If you really want to split the analysis into two absolutely independent sets of training and validation areas, you have to decrease the training vector size by one third so this third is not even imported into SNAP for training.

Ok. thank you very much. So, I split the dataset to training (2/3) and validation (1/3) (and the validation dataset I don’t import it in SNAP). Supposing now, after the split, the sum of the training samples is 5.000. So, to make RFC effective I have to decrease again the number to
2 / 3 * 5.000 = 3.333 (pixels - training samples), because otherwise I train on the same pixels and the principle of the RF classifier is missed. Is that right? Thank you very much!!

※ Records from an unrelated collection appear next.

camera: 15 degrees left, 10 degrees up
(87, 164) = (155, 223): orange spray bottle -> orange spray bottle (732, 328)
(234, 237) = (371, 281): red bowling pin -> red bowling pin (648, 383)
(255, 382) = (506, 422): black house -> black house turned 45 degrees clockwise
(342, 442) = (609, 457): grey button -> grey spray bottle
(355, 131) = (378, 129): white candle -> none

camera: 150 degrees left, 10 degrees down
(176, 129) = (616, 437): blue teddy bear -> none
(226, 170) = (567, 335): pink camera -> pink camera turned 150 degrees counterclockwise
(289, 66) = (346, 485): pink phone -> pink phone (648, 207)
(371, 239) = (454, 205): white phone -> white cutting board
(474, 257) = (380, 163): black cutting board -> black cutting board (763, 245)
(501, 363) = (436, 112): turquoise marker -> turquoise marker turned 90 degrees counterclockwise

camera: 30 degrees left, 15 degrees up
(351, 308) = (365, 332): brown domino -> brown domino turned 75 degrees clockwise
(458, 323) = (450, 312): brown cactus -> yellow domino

sounds right to me at least :slight_smile:

Ok. thank you very much for your quick response!!

Does this mean we don’t have to use separate testing data with training data for accuracy assessment? The .txt file produced after RF classification is enough to prove the classification accuracy? After the calculation of metrics provided in the file.

Thank you.

no, the random component is only used to improve the classifier. The accuracy measures tell you how well the RF is able to predict the classes of the training samples. It does not tell you how well it performs on untrained data, so I recommend to add an external validation.

1 Like

Dear @ABraun,

Is there any way to identify the feature importance once we forgot to select the Evaluate Feature Power Set after running the Random Forest classifier. I had run for timeseries input images. ;(

maybe you can check if there is something in the metadata record (processing graph or history)

at the text file after RF classification is done, having selected the Evaluate feature power set, I want to ask what is the cv meaning on:
newClassifier20.792: cv 86.43 % VV_Entropy, …,

as well as I want to ask if the last sentence at the text file:

TOP Classifier = newClassifier20.204 at 90.87 % gives the set with the best features to run the algorithm.